Job → Rewrite all of the items below, swapping "scientific name" for "species" wherever it occurs and leaving everything else unchanged.

Task input →
— begin —
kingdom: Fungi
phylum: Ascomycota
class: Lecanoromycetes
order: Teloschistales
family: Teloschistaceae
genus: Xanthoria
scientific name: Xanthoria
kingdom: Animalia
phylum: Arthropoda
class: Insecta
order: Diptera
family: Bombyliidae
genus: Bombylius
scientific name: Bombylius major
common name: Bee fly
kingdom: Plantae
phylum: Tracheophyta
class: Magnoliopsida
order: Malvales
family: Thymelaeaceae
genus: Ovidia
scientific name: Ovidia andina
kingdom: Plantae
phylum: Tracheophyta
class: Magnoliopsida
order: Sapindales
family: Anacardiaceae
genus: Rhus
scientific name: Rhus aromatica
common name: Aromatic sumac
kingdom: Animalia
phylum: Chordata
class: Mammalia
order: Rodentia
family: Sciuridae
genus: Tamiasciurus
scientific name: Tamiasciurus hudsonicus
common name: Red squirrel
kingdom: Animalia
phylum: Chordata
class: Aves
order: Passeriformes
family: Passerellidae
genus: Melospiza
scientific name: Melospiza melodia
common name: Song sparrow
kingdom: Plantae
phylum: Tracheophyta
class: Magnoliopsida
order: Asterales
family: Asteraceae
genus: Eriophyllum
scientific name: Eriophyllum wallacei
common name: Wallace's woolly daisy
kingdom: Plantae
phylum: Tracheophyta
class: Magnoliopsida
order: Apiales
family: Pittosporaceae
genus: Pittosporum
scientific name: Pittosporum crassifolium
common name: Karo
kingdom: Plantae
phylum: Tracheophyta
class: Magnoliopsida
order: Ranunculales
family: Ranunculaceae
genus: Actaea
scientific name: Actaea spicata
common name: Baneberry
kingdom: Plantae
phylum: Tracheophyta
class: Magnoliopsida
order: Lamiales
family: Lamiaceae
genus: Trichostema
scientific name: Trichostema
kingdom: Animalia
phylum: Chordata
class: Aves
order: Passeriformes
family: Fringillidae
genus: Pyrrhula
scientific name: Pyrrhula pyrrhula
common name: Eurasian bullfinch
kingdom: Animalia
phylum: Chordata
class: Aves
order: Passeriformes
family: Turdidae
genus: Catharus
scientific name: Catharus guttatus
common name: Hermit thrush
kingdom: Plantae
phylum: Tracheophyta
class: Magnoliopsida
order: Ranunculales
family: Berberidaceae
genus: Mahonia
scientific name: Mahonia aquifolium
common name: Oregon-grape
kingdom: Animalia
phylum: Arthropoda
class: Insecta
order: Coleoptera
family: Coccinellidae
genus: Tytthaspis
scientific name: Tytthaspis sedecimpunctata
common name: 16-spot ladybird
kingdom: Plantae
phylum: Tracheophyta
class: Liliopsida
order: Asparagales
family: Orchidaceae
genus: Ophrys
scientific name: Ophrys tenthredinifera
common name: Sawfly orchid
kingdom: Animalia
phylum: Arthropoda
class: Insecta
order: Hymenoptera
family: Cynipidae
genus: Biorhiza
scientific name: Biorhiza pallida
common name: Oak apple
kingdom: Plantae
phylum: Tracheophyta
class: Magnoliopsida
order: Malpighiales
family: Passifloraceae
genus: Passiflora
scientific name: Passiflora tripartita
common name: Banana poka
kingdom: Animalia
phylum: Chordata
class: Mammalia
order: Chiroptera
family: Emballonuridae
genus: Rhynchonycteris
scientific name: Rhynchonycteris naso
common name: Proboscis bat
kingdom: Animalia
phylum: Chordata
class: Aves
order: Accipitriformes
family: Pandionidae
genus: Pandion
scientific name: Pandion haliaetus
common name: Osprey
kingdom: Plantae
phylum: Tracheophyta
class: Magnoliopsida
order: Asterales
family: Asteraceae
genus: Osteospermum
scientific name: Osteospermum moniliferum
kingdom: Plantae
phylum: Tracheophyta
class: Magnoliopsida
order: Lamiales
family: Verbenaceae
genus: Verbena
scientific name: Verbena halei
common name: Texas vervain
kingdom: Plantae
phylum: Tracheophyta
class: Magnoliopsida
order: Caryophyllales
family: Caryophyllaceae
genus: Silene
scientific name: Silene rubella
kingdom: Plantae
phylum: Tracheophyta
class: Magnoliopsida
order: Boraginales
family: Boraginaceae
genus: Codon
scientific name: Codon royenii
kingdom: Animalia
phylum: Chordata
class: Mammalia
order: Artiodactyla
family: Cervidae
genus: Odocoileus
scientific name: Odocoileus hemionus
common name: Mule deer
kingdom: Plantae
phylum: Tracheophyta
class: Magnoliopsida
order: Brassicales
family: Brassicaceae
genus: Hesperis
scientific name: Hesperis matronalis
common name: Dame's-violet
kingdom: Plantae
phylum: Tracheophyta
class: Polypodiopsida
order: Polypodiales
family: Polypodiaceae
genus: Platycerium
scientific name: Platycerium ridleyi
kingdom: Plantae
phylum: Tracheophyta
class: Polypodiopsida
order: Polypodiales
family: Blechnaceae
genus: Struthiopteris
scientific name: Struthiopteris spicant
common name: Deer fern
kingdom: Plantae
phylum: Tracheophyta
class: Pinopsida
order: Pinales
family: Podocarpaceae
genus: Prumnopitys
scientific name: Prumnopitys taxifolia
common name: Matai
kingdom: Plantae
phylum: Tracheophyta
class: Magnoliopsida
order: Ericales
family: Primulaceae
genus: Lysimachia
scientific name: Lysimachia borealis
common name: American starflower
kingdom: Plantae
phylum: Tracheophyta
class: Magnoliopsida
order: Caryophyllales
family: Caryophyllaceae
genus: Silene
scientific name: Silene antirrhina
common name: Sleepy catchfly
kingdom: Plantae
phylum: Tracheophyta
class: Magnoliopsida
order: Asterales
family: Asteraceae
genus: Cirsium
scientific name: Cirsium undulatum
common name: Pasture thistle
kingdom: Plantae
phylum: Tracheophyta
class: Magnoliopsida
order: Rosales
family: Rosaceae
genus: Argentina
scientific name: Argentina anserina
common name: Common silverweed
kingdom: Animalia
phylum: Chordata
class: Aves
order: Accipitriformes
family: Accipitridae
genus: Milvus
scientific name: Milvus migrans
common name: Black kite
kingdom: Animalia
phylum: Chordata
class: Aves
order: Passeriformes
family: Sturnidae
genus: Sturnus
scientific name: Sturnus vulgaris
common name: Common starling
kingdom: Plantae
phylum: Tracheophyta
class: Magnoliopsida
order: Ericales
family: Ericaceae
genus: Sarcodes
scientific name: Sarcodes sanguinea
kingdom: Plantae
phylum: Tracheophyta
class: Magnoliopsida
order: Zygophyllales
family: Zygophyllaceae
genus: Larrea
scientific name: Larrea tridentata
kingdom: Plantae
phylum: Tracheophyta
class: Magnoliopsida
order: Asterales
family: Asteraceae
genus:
— end —
Answer →
kingdom: Fungi
phylum: Ascomycota
class: Lecanoromycetes
order: Teloschistales
family: Teloschistaceae
genus: Xanthoria
species: Xanthoria
kingdom: Animalia
phylum: Arthropoda
class: Insecta
order: Diptera
family: Bombyliidae
genus: Bombylius
species: Bombylius major
common name: Bee fly
kingdom: Plantae
phylum: Tracheophyta
class: Magnoliopsida
order: Malvales
family: Thymelaeaceae
genus: Ovidia
species: Ovidia andina
kingdom: Plantae
phylum: Tracheophyta
class: Magnoliopsida
order: Sapindales
family: Anacardiaceae
genus: Rhus
species: Rhus aromatica
common name: Aromatic sumac
kingdom: Animalia
phylum: Chordata
class: Mammalia
order: Rodentia
family: Sciuridae
genus: Tamiasciurus
species: Tamiasciurus hudsonicus
common name: Red squirrel
kingdom: Animalia
phylum: Chordata
class: Aves
order: Passeriformes
family: Passerellidae
genus: Melospiza
species: Melospiza melodia
common name: Song sparrow
kingdom: Plantae
phylum: Tracheophyta
class: Magnoliopsida
order: Asterales
family: Asteraceae
genus: Eriophyllum
species: Eriophyllum wallacei
common name: Wallace's woolly daisy
kingdom: Plantae
phylum: Tracheophyta
class: Magnoliopsida
order: Apiales
family: Pittosporaceae
genus: Pittosporum
species: Pittosporum crassifolium
common name: Karo
kingdom: Plantae
phylum: Tracheophyta
class: Magnoliopsida
order: Ranunculales
family: Ranunculaceae
genus: Actaea
species: Actaea spicata
common name: Baneberry
kingdom: Plantae
phylum: Tracheophyta
class: Magnoliopsida
order: Lamiales
family: Lamiaceae
genus: Trichostema
species: Trichostema
kingdom: Animalia
phylum: Chordata
class: Aves
order: Passeriformes
family: Fringillidae
genus: Pyrrhula
species: Pyrrhula pyrrhula
common name: Eurasian bullfinch
kingdom: Animalia
phylum: Chordata
class: Aves
order: Passeriformes
family: Turdidae
genus: Catharus
species: Catharus guttatus
common name: Hermit thrush
kingdom: Plantae
phylum: Tracheophyta
class: Magnoliopsida
order: Ranunculales
family: Berberidaceae
genus: Mahonia
species: Mahonia aquifolium
common name: Oregon-grape
kingdom: Animalia
phylum: Arthropoda
class: Insecta
order: Coleoptera
family: Coccinellidae
genus: Tytthaspis
species: Tytthaspis sedecimpunctata
common name: 16-spot ladybird
kingdom: Plantae
phylum: Tracheophyta
class: Liliopsida
order: Asparagales
family: Orchidaceae
genus: Ophrys
species: Ophrys tenthredinifera
common name: Sawfly orchid
kingdom: Animalia
phylum: Arthropoda
class: Insecta
order: Hymenoptera
family: Cynipidae
genus: Biorhiza
species: Biorhiza pallida
common name: Oak apple
kingdom: Plantae
phylum: Tracheophyta
class: Magnoliopsida
order: Malpighiales
family: Passifloraceae
genus: Passiflora
species: Passiflora tripartita
common name: Banana poka
kingdom: Animalia
phylum: Chordata
class: Mammalia
order: Chiroptera
family: Emballonuridae
genus: Rhynchonycteris
species: Rhynchonycteris naso
common name: Proboscis bat
kingdom: Animalia
phylum: Chordata
class: Aves
order: Accipitriformes
family: Pandionidae
genus: Pandion
species: Pandion haliaetus
common name: Osprey
kingdom: Plantae
phylum: Tracheophyta
class: Magnoliopsida
order: Asterales
family: Asteraceae
genus: Osteospermum
species: Osteospermum moniliferum
kingdom: Plantae
phylum: Tracheophyta
class: Magnoliopsida
order: Lamiales
family: Verbenaceae
genus: Verbena
species: Verbena halei
common name: Texas vervain
kingdom: Plantae
phylum: Tracheophyta
class: Magnoliopsida
order: Caryophyllales
family: Caryophyllaceae
genus: Silene
species: Silene rubella
kingdom: Plantae
phylum: Tracheophyta
class: Magnoliopsida
order: Boraginales
family: Boraginaceae
genus: Codon
species: Codon royenii
kingdom: Animalia
phylum: Chordata
class: Mammalia
order: Artiodactyla
family: Cervidae
genus: Odocoileus
species: Odocoileus hemionus
common name: Mule deer
kingdom: Plantae
phylum: Tracheophyta
class: Magnoliopsida
order: Brassicales
family: Brassicaceae
genus: Hesperis
species: Hesperis matronalis
common name: Dame's-violet
kingdom: Plantae
phylum: Tracheophyta
class: Polypodiopsida
order: Polypodiales
family: Polypodiaceae
genus: Platycerium
species: Platycerium ridleyi
kingdom: Plantae
phylum: Tracheophyta
class: Polypodiopsida
order: Polypodiales
family: Blechnaceae
genus: Struthiopteris
species: Struthiopteris spicant
common name: Deer fern
kingdom: Plantae
phylum: Tracheophyta
class: Pinopsida
order: Pinales
family: Podocarpaceae
genus: Prumnopitys
species: Prumnopitys taxifolia
common name: Matai
kingdom: Plantae
phylum: Tracheophyta
class: Magnoliopsida
order: Ericales
family: Primulaceae
genus: Lysimachia
species: Lysimachia borealis
common name: American starflower
kingdom: Plantae
phylum: Tracheophyta
class: Magnoliopsida
order: Caryophyllales
family: Caryophyllaceae
genus: Silene
species: Silene antirrhina
common name: Sleepy catchfly
kingdom: Plantae
phylum: Tracheophyta
class: Magnoliopsida
order: Asterales
family: Asteraceae
genus: Cirsium
species: Cirsium undulatum
common name: Pasture thistle
kingdom: Plantae
phylum: Tracheophyta
class: Magnoliopsida
order: Rosales
family: Rosaceae
genus: Argentina
species: Argentina anserina
common name: Common silverweed
kingdom: Animalia
phylum: Chordata
class: Aves
order: Accipitriformes
family: Accipitridae
genus: Milvus
species: Milvus migrans
common name: Black kite
kingdom: Animalia
phylum: Chordata
class: Aves
order: Passeriformes
family: Sturnidae
genus: Sturnus
species: Sturnus vulgaris
common name: Common starling
kingdom: Plantae
phylum: Tracheophyta
class: Magnoliopsida
order: Ericales
family: Ericaceae
genus: Sarcodes
species: Sarcodes sanguinea
kingdom: Plantae
phylum: Tracheophyta
class: Magnoliopsida
order: Zygophyllales
family: Zygophyllaceae
genus: Larrea
species: Larrea tridentata
kingdom: Plantae
phylum: Tracheophyta
class: Magnoliopsida
order: Asterales
family: Asteraceae
genus:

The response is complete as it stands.